__Excerpted data__.
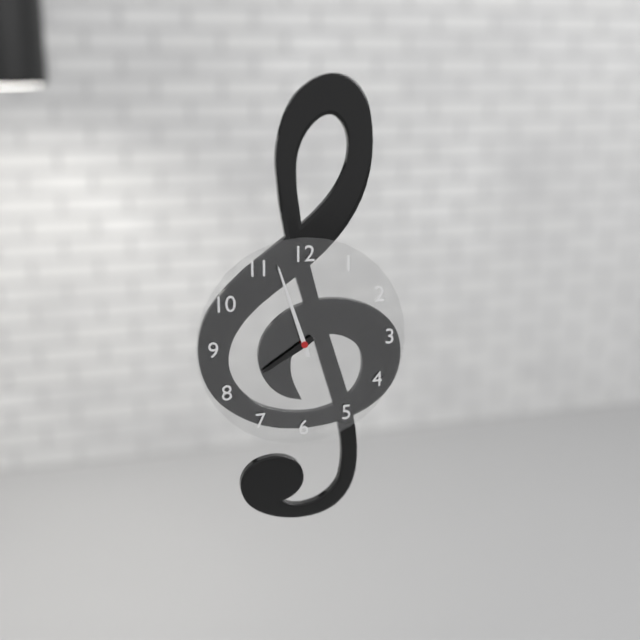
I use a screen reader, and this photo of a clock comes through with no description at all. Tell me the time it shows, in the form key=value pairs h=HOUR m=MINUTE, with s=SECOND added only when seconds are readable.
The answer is h=7 m=57
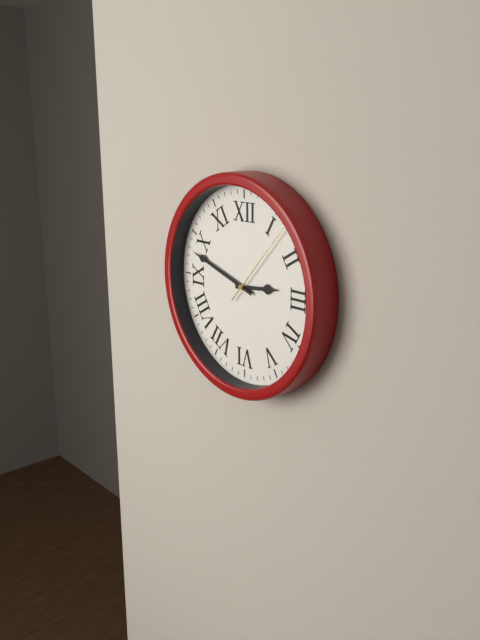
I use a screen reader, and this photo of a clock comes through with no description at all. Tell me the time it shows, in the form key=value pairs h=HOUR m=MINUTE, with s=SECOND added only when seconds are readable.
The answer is h=2 m=48 s=7
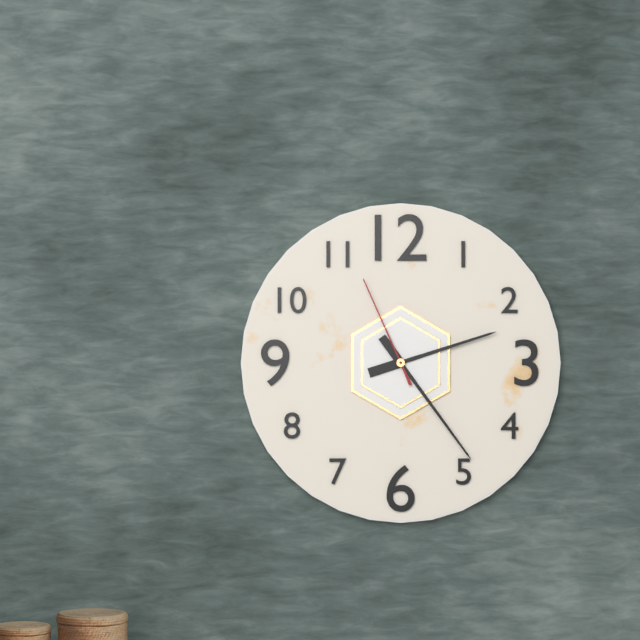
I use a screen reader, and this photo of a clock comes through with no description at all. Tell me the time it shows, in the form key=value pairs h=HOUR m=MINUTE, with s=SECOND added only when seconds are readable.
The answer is h=2 m=24 s=56
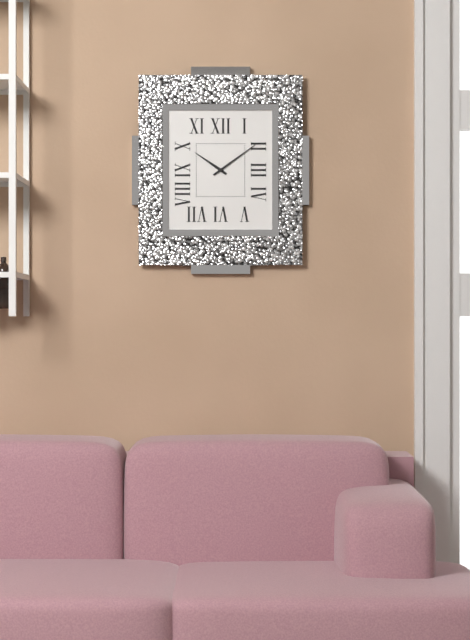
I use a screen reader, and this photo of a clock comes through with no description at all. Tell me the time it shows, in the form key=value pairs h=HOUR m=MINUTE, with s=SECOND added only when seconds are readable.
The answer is h=10 m=9
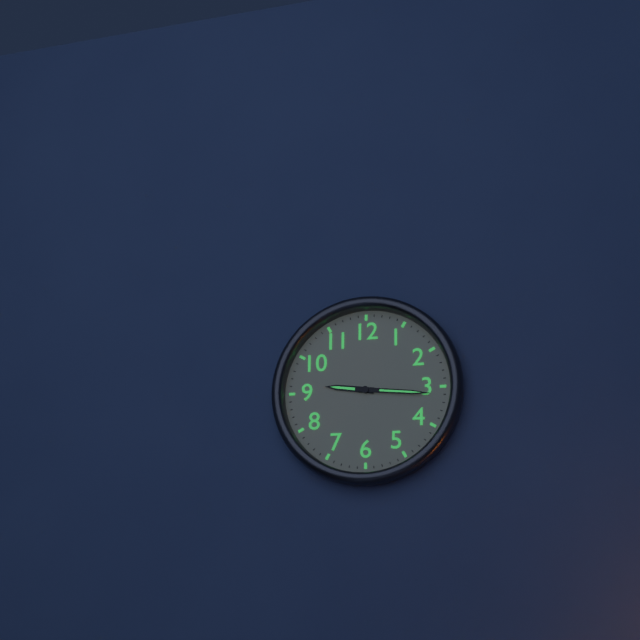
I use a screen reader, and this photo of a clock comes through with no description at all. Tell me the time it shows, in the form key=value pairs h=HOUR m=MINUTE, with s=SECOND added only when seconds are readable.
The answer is h=9 m=16
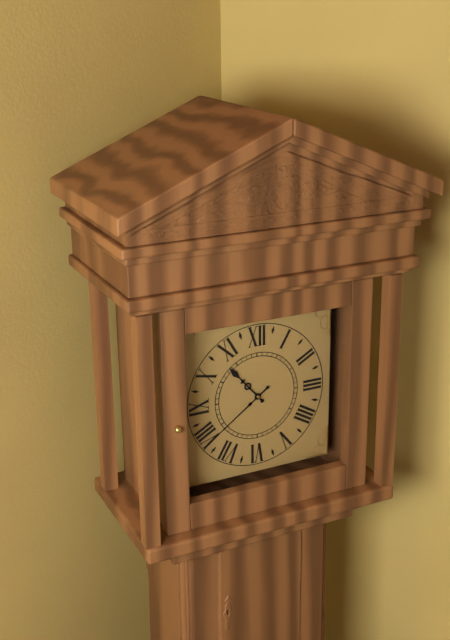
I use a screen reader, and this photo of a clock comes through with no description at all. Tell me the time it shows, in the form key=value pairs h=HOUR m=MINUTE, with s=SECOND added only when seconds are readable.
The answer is h=10 m=39
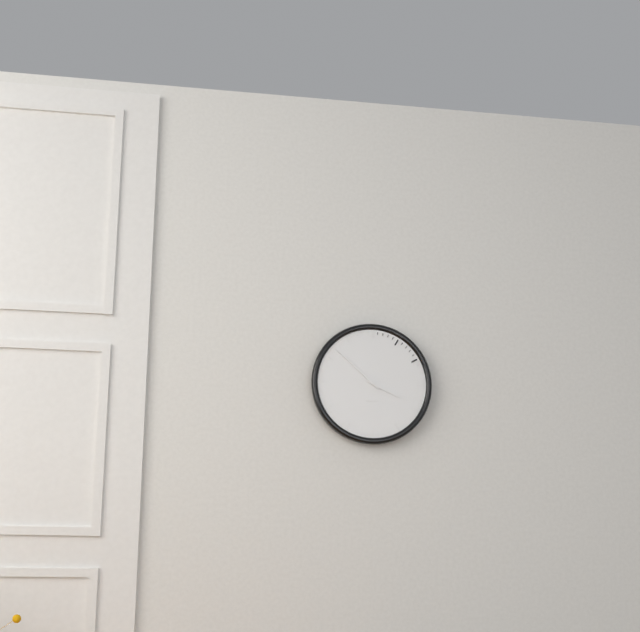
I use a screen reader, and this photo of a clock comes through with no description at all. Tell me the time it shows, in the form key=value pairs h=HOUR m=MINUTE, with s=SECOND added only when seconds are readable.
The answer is h=3 m=52
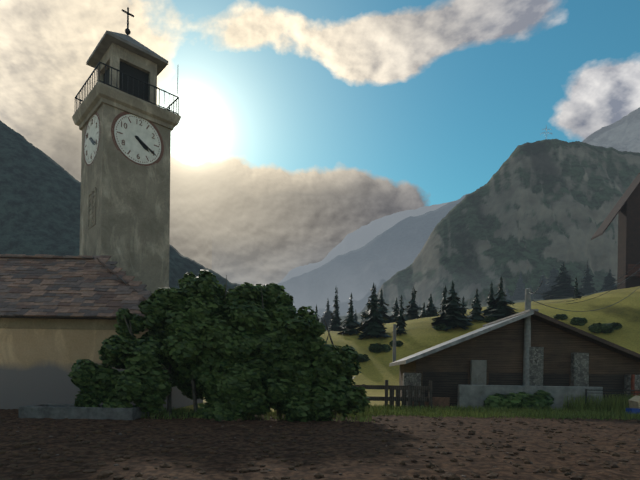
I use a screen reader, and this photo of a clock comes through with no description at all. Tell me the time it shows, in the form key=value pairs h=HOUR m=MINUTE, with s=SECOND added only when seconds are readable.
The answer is h=4 m=20
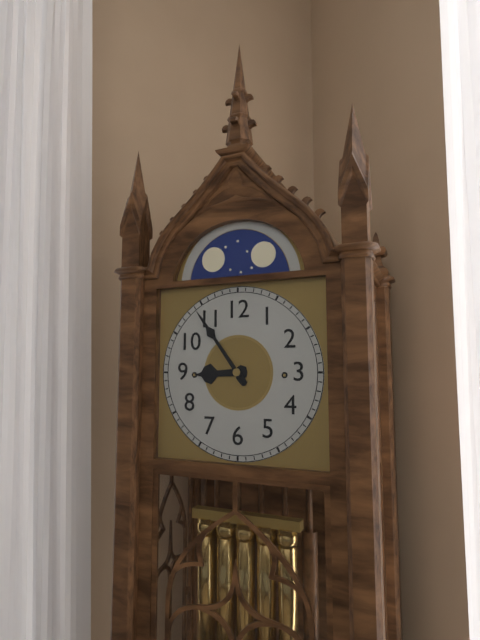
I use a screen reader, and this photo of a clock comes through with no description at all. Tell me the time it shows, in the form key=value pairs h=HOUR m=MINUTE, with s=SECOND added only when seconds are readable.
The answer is h=8 m=54
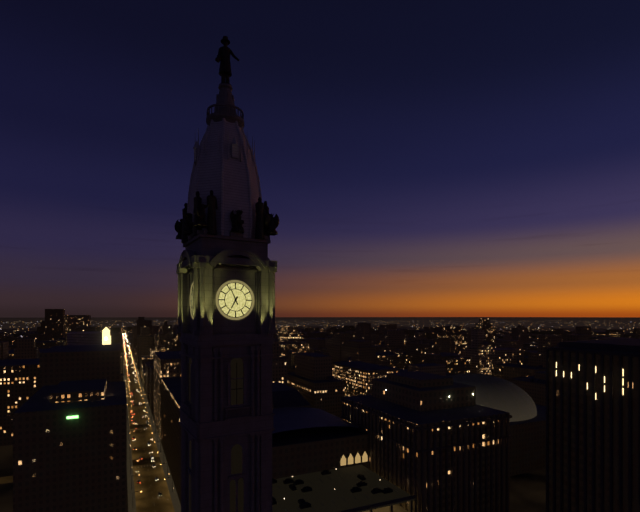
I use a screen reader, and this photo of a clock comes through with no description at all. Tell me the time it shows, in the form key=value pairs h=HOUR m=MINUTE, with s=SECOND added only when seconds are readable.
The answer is h=6 m=56
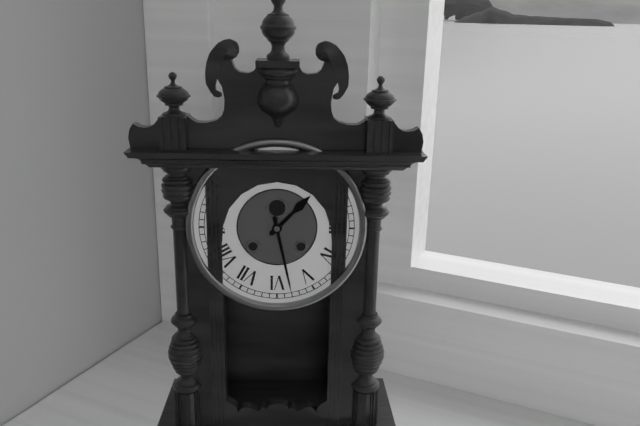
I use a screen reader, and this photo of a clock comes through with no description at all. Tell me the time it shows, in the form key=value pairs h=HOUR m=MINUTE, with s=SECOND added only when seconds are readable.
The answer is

__Problem description__.
Copy all of the material above word for word, leaving out the pictures.

__Result below__.
I use a screen reader, and this photo of a clock comes through with no description at all. Tell me the time it shows, in the form key=value pairs h=HOUR m=MINUTE, with s=SECOND added only when seconds are readable.
The answer is h=7 m=57
I use a screen reader, and this photo of a clock comes through with no description at all. Tell me the time it shows, in the form key=value pairs h=HOUR m=MINUTE, with s=SECOND added only when seconds are readable.
The answer is h=2 m=48 s=7
I use a screen reader, and this photo of a clock comes through with no description at all. Tell me the time it shows, in the form key=value pairs h=HOUR m=MINUTE, with s=SECOND added only when seconds are readable.
The answer is h=2 m=24 s=56
I use a screen reader, and this photo of a clock comes through with no description at all. Tell me the time it shows, in the form key=value pairs h=HOUR m=MINUTE, with s=SECOND added only when seconds are readable.
The answer is h=10 m=9
I use a screen reader, and this photo of a clock comes through with no description at all. Tell me the time it shows, in the form key=value pairs h=HOUR m=MINUTE, with s=SECOND added only when seconds are readable.
The answer is h=9 m=16
I use a screen reader, and this photo of a clock comes through with no description at all. Tell me the time it shows, in the form key=value pairs h=HOUR m=MINUTE, with s=SECOND added only when seconds are readable.
The answer is h=10 m=39
I use a screen reader, and this photo of a clock comes through with no description at all. Tell me the time it shows, in the form key=value pairs h=HOUR m=MINUTE, with s=SECOND added only when seconds are readable.
The answer is h=3 m=52
I use a screen reader, and this photo of a clock comes through with no description at all. Tell me the time it shows, in the form key=value pairs h=HOUR m=MINUTE, with s=SECOND added only when seconds are readable.
The answer is h=4 m=20
I use a screen reader, and this photo of a clock comes through with no description at all. Tell me the time it shows, in the form key=value pairs h=HOUR m=MINUTE, with s=SECOND added only when seconds are readable.
The answer is h=8 m=54
I use a screen reader, and this photo of a clock comes through with no description at all. Tell me the time it shows, in the form key=value pairs h=HOUR m=MINUTE, with s=SECOND added only when seconds are readable.
The answer is h=6 m=56
I use a screen reader, and this photo of a clock comes through with no description at all. Tell me the time it shows, in the form key=value pairs h=HOUR m=MINUTE, with s=SECOND added only when seconds are readable.
The answer is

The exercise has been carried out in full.